According to Boelcke, Brauweiler had in common with most of the other leading Goebbels employees that he came from the Rhineland. Unlike most of these, however, he is said to have leaned more towards national liberalism than national socialism. Until its self-dissolution in 1933, the Catholic belonged to the liberal German People's Party (DVP). Without his own application, Brauweiler was officially granted NSDAP membership in 1937 .

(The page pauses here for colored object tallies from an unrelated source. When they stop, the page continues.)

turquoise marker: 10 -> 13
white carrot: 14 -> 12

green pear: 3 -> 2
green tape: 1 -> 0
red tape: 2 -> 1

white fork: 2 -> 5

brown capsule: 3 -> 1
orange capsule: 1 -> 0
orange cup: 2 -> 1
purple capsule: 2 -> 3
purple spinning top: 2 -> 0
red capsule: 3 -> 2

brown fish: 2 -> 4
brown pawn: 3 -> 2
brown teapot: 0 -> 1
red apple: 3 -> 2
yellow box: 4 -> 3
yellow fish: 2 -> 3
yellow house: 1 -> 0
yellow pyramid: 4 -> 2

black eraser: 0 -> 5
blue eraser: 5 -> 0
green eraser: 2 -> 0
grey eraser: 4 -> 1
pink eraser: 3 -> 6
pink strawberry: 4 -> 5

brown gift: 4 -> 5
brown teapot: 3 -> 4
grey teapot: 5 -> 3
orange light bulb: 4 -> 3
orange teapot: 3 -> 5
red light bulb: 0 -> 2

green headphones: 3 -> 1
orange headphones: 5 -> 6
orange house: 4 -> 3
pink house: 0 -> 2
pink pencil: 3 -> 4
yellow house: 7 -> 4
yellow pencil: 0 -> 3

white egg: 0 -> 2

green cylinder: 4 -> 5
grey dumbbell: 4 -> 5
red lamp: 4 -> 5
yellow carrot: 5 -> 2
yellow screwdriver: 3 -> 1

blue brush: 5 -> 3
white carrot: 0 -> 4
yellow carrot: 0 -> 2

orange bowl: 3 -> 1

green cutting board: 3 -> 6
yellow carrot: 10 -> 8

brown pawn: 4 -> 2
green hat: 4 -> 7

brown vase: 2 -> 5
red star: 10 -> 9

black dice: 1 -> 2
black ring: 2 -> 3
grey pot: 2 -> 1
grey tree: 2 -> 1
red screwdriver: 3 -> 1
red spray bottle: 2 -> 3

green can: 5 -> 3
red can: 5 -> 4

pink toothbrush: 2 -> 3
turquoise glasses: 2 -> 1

In 1920 Brauweiler married Johanna Schürhoff (1896–1989) and had their daughter Rita-Dorothea, married. Petersen (1925-1999).

Arrested on May 1, 1945 in Berlin, he was sentenced to death by shooting by the SMT of the 5th Shock Army on July 23, 1945 under Art. 58-2 StGB of the RSFSR for war crimes ; the sentence was carried out on August 3, 1945.

Fonts

literature

  • Martin Herzer: Foreign Correspondents and Foreign Press Policy in the Third Reich . Böhlau Verlag, Cologne, Weimar, Vienna 2012, ISBN 978-3-412-20859-2 .
  • Martin Sommerfeldt : The Wehrmacht High Command announces. An eyewitness report by the OKW's foreign spokesman. West German publishing and printing company, Mörfelden-Walldorf 1952.
  • Willi A. Boelcke (Ed.): War Propaganda 1939–1941. Secret ministerial conferences in the Reich Propaganda Ministry. Deutsche Verlags-Anstalt, Stuttgart 1966.
  • Johannes Hürter (Red.): Biographical Handbook of the German Foreign Service 1871 - 1945. 5. T - Z, supplements. Published by the Foreign Office, Historical Service. Volume 5: Bernd Isphording, Gerhard Keiper, Martin Kröger: Schöningh, Paderborn et al. 2014, ISBN 978-3-506-71844-0 , p. 414 f.

Individual evidence

  1. Bella Fromm: Blood and Banquets. A Berlin Social Diary , 1942, p. 107.
  2. ^ Arvid Fredborg: Behind the Steel Wall. A Swedish Journalist in Berlin, 1941–43 , 1944, p. 5.
  3. Elke Fröhlich (ed.): The diaries of Joseph Goebbels. KG Saur, Munich, Part II: Dictations 1941–1945. 15 vols. 1993-1996, ISBN 3-598-21920-2 . Volume 9, p. 317, August 20, 1943
  4. Boelcke: War Propaganda. 1939-1941 , 1966, p. 73.
  5. Martin Herzer: Foreign Correspondents and Foreign Press Policy in the Third Reich , 2012, pp. 171–175.
  6. ^ Andreas Weigelt, Klaus-Dieter Müller, Thomas Schaarschmidt, Mike Schmeitzner: Death sentences of Soviet military tribunals against Germans (1944-1947): A historical-biographical study , Vandenhoeck & Ruprecht, Göttingen 2015, short biographies on the accompanying CD, there p. 69.